___ STORED ROWS
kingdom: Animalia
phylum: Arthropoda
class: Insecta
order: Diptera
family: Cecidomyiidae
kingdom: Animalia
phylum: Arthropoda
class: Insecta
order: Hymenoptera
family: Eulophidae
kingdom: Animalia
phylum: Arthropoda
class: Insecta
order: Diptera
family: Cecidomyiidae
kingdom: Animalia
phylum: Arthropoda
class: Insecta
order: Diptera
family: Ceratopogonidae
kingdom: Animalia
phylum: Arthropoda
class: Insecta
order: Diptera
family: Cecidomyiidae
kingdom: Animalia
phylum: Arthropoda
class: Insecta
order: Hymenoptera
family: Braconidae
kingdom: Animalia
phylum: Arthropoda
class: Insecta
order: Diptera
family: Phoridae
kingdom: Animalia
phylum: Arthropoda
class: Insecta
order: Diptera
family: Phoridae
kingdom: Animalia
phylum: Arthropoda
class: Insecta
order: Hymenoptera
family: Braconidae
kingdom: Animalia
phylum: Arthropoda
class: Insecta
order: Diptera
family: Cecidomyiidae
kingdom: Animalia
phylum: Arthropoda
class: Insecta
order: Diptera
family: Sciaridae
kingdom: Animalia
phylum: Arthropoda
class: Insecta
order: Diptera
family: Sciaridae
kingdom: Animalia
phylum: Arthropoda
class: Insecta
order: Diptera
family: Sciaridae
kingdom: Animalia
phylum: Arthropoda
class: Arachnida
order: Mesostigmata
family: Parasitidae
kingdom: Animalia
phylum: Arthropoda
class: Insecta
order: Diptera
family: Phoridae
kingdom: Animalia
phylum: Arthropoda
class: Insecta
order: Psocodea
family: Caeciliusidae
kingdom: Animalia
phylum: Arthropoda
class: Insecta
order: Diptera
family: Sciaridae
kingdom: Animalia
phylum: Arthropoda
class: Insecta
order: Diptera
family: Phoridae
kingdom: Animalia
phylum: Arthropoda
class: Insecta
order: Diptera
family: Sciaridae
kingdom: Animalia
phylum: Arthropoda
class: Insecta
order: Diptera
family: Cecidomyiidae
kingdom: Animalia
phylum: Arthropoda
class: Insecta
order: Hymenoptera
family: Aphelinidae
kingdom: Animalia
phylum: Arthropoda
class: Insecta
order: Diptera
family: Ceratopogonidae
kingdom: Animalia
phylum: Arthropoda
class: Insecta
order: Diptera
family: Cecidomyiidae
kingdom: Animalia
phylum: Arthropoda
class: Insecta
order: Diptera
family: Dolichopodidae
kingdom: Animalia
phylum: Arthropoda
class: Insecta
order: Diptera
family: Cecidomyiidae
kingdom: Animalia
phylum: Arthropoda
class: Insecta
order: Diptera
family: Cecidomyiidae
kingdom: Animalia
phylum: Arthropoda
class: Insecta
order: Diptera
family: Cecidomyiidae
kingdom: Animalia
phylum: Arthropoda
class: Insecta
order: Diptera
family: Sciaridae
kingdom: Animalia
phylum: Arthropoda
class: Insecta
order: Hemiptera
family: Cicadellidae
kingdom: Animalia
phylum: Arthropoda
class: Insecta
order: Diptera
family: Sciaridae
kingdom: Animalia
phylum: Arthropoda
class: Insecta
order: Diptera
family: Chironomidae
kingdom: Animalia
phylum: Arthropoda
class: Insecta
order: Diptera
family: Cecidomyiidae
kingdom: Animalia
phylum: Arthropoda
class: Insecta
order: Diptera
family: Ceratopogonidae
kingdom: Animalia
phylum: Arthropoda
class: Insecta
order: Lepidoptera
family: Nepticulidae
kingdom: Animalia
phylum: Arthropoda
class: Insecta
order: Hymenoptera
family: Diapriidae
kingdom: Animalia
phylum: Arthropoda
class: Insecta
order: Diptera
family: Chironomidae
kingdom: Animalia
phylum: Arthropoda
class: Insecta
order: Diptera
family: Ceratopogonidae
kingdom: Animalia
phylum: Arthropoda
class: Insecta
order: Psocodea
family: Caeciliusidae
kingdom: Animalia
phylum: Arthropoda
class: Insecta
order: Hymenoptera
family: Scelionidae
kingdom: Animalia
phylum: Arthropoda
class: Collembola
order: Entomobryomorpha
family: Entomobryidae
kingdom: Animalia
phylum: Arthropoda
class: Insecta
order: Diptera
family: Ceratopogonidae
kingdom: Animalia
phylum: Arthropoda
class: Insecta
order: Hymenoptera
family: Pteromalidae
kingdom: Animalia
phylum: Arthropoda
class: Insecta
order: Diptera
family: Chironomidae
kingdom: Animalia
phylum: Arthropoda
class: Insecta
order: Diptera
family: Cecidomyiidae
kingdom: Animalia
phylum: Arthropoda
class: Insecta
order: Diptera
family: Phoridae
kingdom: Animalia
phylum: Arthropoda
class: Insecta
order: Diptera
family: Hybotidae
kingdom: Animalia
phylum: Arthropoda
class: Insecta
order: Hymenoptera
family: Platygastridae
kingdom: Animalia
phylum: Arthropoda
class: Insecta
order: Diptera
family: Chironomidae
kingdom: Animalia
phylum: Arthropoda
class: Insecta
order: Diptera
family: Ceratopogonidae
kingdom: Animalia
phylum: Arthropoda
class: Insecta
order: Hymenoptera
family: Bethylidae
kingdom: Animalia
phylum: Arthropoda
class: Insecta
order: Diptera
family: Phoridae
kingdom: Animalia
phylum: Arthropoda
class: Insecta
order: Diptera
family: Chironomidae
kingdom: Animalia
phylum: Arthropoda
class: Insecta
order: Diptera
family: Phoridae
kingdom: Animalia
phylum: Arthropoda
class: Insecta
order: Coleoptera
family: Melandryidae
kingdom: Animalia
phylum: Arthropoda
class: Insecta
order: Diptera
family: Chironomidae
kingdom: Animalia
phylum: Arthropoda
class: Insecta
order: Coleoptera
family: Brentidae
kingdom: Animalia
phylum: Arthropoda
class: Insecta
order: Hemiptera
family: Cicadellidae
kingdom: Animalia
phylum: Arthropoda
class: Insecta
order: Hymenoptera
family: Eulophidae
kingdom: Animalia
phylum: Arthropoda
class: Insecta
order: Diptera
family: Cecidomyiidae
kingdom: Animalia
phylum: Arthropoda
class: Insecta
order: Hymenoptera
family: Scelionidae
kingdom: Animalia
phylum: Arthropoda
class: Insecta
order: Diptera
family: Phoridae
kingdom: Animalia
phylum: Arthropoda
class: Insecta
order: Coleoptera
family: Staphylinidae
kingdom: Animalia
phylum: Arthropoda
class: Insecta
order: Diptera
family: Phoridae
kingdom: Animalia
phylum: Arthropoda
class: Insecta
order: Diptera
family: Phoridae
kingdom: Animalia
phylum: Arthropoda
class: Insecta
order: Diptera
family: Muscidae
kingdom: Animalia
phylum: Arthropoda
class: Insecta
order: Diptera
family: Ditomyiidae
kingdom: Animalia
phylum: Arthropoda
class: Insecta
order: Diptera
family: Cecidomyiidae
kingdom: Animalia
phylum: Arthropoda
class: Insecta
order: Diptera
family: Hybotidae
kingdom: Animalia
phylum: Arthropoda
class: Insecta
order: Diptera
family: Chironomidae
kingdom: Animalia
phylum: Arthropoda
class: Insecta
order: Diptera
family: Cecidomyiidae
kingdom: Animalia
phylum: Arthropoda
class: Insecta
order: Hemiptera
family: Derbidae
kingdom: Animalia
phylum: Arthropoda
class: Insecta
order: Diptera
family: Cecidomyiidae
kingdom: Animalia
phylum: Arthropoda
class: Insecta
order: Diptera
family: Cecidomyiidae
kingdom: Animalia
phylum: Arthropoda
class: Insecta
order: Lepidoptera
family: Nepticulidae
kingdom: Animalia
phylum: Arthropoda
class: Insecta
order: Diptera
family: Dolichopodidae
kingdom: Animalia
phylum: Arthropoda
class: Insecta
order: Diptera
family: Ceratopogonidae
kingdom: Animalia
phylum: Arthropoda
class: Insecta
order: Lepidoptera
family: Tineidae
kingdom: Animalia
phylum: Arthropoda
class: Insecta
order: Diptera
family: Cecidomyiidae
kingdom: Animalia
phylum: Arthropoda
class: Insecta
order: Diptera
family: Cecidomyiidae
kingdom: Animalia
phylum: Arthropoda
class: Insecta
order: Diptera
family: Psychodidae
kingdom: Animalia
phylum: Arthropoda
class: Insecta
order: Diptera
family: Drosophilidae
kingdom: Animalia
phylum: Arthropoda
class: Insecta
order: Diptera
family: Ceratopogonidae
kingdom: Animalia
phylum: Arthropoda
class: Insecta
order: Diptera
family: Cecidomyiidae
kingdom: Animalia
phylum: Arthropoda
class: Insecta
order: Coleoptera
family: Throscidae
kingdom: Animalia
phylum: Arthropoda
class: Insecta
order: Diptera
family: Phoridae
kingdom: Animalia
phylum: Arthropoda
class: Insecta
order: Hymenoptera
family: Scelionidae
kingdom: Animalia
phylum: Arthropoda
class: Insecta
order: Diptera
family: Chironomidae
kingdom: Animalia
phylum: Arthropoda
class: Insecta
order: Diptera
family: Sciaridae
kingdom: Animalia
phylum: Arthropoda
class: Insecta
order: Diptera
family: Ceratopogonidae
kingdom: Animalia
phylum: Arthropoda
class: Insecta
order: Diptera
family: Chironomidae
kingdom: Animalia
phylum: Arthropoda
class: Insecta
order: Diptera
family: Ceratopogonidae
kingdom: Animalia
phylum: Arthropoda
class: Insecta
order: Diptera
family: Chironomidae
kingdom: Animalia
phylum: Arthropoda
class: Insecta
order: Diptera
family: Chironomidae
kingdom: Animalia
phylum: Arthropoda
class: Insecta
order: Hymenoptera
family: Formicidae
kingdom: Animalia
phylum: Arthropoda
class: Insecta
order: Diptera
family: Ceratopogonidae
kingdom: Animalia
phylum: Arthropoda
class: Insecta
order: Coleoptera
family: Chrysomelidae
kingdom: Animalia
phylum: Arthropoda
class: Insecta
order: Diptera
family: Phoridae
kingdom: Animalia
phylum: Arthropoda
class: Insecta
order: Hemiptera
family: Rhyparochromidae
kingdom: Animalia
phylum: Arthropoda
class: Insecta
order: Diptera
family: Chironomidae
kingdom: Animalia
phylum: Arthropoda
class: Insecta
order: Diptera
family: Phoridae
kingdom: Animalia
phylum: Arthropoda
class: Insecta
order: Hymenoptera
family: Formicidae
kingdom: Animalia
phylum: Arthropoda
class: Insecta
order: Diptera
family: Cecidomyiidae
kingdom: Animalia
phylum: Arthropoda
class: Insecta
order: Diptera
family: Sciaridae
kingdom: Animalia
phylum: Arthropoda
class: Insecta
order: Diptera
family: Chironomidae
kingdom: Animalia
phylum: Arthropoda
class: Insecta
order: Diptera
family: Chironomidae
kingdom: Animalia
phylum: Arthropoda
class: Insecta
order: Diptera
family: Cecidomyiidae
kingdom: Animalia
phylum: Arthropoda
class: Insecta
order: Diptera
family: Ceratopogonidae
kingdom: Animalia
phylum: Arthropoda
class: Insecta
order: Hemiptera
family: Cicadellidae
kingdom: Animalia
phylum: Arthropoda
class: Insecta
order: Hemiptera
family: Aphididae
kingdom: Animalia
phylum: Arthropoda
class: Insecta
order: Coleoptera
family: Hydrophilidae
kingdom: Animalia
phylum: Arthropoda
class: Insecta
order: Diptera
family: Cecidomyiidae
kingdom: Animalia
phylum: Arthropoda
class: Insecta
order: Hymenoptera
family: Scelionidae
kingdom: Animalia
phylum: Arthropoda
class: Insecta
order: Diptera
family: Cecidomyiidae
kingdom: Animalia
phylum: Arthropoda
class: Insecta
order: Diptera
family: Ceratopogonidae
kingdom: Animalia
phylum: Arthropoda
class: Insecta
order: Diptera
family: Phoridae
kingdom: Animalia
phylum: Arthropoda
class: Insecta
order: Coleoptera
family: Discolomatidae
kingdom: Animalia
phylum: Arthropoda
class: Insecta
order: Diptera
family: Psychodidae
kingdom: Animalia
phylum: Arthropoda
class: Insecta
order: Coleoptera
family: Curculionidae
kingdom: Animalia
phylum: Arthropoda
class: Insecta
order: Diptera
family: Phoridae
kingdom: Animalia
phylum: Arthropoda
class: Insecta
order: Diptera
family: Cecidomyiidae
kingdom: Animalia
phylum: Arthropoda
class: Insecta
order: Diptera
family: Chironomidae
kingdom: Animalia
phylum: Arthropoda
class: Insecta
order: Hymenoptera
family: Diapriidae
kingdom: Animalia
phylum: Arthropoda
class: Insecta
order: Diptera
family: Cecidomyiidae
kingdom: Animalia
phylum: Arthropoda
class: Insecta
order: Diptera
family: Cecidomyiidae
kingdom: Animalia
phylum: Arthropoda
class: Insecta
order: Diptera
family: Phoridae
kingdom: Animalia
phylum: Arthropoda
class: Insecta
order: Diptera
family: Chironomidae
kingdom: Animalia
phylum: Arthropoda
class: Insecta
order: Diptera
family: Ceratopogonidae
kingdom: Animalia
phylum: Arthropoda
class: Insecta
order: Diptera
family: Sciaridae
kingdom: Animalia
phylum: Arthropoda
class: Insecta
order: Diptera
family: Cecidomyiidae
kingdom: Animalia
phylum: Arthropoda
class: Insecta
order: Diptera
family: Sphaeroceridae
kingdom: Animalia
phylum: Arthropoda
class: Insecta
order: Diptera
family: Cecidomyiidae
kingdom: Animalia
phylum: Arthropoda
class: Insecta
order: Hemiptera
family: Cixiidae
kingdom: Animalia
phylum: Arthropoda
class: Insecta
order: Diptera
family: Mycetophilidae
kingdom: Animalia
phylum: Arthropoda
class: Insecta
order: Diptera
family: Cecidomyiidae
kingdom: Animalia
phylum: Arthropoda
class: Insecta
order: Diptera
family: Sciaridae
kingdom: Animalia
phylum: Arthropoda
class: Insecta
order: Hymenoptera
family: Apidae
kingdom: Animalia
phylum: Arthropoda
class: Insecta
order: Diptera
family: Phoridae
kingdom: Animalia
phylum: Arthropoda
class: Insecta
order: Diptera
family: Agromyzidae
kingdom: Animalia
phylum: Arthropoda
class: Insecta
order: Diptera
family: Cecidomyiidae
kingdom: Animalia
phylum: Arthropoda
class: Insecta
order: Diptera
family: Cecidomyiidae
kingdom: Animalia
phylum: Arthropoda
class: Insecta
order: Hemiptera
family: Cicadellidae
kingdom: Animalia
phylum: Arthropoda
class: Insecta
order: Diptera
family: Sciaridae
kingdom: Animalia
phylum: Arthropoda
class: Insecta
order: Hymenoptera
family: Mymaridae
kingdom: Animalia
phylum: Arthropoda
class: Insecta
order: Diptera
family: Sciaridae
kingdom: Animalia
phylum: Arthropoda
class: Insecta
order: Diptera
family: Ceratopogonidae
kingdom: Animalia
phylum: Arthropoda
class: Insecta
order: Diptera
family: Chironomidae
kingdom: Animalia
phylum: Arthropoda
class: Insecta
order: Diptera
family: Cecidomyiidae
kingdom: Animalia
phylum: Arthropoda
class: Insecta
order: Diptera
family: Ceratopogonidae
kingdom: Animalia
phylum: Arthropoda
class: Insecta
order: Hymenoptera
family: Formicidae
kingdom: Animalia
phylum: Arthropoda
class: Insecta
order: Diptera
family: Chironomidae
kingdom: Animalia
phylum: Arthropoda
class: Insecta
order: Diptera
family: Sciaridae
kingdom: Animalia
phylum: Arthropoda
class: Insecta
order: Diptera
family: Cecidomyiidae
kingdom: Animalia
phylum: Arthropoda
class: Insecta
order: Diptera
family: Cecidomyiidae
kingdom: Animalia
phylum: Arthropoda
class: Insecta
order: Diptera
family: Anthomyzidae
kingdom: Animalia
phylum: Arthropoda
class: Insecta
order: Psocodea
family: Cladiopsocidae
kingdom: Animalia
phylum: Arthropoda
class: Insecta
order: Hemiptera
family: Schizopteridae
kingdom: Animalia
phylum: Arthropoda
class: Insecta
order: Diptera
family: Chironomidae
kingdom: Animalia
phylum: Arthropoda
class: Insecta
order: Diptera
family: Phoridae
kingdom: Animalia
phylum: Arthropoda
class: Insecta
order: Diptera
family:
______
WHAT THE TASK ASKS: Rewrite the stretch of records from the start through the line containing "class: Arachnida", swapping "phylum" for "division" everywhere it appears and leaving everything else unchanged. Give only those lines.

EXERCISE RESPONSE:
kingdom: Animalia
division: Arthropoda
class: Insecta
order: Diptera
family: Cecidomyiidae
kingdom: Animalia
division: Arthropoda
class: Insecta
order: Hymenoptera
family: Eulophidae
kingdom: Animalia
division: Arthropoda
class: Insecta
order: Diptera
family: Cecidomyiidae
kingdom: Animalia
division: Arthropoda
class: Insecta
order: Diptera
family: Ceratopogonidae
kingdom: Animalia
division: Arthropoda
class: Insecta
order: Diptera
family: Cecidomyiidae
kingdom: Animalia
division: Arthropoda
class: Insecta
order: Hymenoptera
family: Braconidae
kingdom: Animalia
division: Arthropoda
class: Insecta
order: Diptera
family: Phoridae
kingdom: Animalia
division: Arthropoda
class: Insecta
order: Diptera
family: Phoridae
kingdom: Animalia
division: Arthropoda
class: Insecta
order: Hymenoptera
family: Braconidae
kingdom: Animalia
division: Arthropoda
class: Insecta
order: Diptera
family: Cecidomyiidae
kingdom: Animalia
division: Arthropoda
class: Insecta
order: Diptera
family: Sciaridae
kingdom: Animalia
division: Arthropoda
class: Insecta
order: Diptera
family: Sciaridae
kingdom: Animalia
division: Arthropoda
class: Insecta
order: Diptera
family: Sciaridae
kingdom: Animalia
division: Arthropoda
class: Arachnida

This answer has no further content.